▶ Exercise prompt:
Answer these questions from the stock market report.
(a) By how many points did the KSE-100 index fall, and at what level did it close?
(b) Of the 417 stocks traded, how many finished in the negative, and how many gained?
(c) By how many points did stocks rise at their intraday high?

Stocks tumble 633 points on foreign selling
KARACHI: For the second session this week, the stock market witnessed a bear onslaught that spilled blood across the board. The KSE-100 index plunged by 632.88 points (1.54 per cent) and closed below the 41,000 yet again, at 40,571.48.
The trade remained volatile throughout the day and market lost value of Rs86 billion in a day as 304 of the 417 stocks finished in the negative against just 98 gainers.
The market took a positive start and stocks climbed to intraday high by 234 points as investors accumulated stocks hoping to see corporate announce major profit upturn. That however was not to be as weak company earnings were unveiled by many entities.
Several other factors added to trigger sell-off including the alert by Sindh health authorities to consider micro smart lockdown in selective spots in Karachi to contain the increased cases of coronavirus. It cast a bad spell on the investors’ enthusiasm.
Meltdown in the international market further spoilt investor confidence while the last straw was the political upheaval, leading to a worrying situation as the opposition and the government came close to head on collision after the former PM Nawaz Sharif’s long distance speech at the former’s joint conference.

▶ Dataset content:
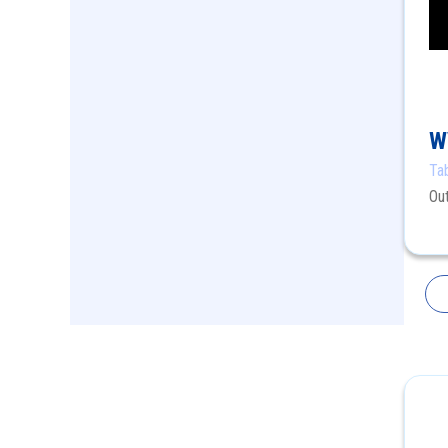
W
Ta
Ou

▶ Answer to this task:
(a) The index fell by 632.88 points (1.54 per cent) and closed at 40,571.48.
(b) 304 stocks finished in the negative, and 98 gained.
(c) 234 points.